P.S. I promise pics are soon on the way!

Wednesday, October 3, 2007

What kind of name is that?????

What kind of name is Katerpillars no more???? well almost everyone who knows me, knows Im upfront about being in a program of recovery to help me live a life free of substances & alcohol for a long time now...anyone who knows me also cant imagine me being on "anything" that would exaggerate my already in your face, and none to shy personality. although I like to think of these traits as my "passion" for life...for people...for creating art...for always embracing my authentic spirit, and hopefully yours, well whatever we choose to call it... Im not the lost person I was before I surrendered to recovery! . (back to the story) I consider my life then as a caterpillars.
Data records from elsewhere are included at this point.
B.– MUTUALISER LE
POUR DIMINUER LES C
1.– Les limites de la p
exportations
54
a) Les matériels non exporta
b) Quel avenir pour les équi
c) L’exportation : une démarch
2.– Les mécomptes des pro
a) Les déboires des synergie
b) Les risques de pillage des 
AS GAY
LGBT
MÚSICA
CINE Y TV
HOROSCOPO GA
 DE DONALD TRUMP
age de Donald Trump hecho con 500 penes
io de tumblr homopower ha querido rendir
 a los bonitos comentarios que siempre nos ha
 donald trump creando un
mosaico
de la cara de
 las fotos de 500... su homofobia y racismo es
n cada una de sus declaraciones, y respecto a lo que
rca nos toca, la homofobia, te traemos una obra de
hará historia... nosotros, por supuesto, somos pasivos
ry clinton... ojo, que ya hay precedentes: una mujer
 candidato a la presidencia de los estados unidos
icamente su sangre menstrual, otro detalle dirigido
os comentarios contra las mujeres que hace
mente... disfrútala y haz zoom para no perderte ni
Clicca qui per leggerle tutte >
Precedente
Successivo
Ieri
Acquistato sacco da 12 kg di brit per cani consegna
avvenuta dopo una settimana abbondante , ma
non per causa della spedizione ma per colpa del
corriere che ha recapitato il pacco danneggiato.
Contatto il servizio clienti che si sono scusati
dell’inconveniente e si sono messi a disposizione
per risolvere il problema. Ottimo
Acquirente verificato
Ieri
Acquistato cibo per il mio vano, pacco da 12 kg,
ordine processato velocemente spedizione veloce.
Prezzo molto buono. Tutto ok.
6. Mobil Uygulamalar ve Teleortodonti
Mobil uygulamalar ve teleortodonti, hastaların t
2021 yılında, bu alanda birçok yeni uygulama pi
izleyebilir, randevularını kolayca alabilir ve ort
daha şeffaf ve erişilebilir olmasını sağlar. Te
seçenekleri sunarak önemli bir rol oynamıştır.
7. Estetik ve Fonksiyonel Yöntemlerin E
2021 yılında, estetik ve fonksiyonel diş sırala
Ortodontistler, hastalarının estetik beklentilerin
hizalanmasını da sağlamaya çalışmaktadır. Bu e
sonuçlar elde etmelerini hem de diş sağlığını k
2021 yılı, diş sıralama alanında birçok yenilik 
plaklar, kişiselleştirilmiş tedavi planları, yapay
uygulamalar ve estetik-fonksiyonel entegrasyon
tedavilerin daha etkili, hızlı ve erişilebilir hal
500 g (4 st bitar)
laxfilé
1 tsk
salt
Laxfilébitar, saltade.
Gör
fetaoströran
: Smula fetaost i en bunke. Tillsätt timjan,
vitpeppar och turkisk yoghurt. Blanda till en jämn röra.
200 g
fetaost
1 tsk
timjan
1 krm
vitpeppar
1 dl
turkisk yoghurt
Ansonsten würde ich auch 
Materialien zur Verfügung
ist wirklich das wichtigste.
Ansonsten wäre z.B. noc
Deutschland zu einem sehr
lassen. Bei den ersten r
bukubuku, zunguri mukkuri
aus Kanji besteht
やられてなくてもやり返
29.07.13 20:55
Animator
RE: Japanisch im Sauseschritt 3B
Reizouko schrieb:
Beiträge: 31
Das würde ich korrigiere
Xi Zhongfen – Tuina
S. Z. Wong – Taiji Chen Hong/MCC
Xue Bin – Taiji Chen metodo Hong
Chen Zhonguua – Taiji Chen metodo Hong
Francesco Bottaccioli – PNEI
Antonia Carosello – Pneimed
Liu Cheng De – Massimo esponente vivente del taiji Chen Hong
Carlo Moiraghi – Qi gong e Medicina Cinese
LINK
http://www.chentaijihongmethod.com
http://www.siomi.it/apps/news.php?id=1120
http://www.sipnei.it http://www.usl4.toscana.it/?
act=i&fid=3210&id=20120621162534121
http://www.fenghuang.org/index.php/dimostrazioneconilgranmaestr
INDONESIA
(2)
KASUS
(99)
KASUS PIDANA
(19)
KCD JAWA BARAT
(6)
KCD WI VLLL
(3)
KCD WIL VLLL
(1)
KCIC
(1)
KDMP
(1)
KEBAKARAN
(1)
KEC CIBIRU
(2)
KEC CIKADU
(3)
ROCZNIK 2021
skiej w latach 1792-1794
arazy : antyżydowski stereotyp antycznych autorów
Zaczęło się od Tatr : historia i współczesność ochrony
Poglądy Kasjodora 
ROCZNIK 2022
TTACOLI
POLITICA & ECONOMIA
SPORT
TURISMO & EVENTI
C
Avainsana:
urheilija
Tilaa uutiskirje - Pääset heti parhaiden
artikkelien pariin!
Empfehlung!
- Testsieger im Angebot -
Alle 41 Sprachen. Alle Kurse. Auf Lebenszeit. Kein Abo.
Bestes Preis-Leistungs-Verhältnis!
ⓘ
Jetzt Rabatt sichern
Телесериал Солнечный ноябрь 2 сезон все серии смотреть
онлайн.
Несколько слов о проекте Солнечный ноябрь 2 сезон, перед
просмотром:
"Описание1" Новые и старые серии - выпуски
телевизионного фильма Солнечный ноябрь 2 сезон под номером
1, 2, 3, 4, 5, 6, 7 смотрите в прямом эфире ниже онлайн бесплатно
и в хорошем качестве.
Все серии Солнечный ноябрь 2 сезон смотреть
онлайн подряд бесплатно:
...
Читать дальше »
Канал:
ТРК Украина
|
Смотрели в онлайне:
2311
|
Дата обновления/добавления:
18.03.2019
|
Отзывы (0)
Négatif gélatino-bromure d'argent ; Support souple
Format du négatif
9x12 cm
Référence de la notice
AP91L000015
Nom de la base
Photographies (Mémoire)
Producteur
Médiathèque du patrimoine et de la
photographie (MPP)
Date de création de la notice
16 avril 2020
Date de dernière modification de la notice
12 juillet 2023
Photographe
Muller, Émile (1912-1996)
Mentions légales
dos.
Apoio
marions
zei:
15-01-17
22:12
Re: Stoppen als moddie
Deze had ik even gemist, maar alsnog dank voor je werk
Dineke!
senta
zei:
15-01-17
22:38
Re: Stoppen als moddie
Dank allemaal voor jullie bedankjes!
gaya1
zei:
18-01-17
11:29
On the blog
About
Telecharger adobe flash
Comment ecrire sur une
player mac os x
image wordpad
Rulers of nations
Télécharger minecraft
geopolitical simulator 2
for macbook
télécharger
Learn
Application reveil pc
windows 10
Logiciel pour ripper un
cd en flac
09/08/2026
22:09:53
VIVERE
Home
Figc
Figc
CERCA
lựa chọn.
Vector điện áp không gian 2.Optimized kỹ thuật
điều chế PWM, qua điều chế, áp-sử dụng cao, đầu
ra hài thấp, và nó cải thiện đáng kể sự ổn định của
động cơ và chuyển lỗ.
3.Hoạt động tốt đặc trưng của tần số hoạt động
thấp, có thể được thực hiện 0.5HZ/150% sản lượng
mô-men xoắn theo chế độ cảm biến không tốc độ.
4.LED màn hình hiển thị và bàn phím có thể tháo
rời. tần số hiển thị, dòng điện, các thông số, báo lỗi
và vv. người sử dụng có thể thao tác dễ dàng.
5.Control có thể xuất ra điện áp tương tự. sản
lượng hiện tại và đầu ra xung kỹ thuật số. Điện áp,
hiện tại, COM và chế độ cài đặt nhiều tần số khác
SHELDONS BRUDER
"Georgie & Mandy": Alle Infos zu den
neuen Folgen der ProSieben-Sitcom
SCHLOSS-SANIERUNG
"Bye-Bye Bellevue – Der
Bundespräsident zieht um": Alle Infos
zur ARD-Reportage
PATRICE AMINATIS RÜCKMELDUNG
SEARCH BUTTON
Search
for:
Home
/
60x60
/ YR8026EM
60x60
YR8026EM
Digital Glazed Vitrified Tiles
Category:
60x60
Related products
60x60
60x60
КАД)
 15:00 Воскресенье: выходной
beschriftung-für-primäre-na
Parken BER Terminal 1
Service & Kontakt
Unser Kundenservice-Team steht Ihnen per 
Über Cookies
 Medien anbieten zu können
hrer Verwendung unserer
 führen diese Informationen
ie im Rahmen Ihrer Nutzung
They begin rebirthing in a cocoon while they prepare to change & then blossom into the beautiful butterflies they finally become. but not before alot of hard work, & Im sure a spiritual transformation. As uncertain as life may be as a butterfly, one thing is for sure... it can never again go back to being a caterpillar. I wont look back, & I was rewarded w/ becoming free to discover my love for painting, sewing & creating primsical & whimitive art. So Many dolls...so little time.
So since my business name is Scaredy Kat Folkheart...I thought it appropo that I honor my God, the other butterflies who have flown before me w/ my new blog name. I originally applied for "Scaredy Katerpillars no more" but wont know until I publish this post. prior to the cocoon I was a Scardey Kat...but no more! (smile) I am going to soon post pics of some of my designs, and in my efforts creating, hopefully honor other artists by combining their wonderful creativity w/ mine, ( I will always acknowledge these teachers who happen to be fellow artists if I use their patterns.) my friends, family, (who happen to include my adoreable J.R.T "Opie", my overweight mainecoone cat "Mr.O'Malley" & of course the wind beneath my wings... "Ronnie" the hubs!
Im sure as soon as all my support network on the boards learn I have my own blog, (I can hear them clapping now) (for them not me!) they know they wont have to be bored w/ my long winded tales, hopes, and dreams any longer. I have my own blog & Im learning to fly!!!!! Im sure Ill get better at this, so thank all of my creative mentors and muses who encouraged, inspired, and begged me to do this...We are all free!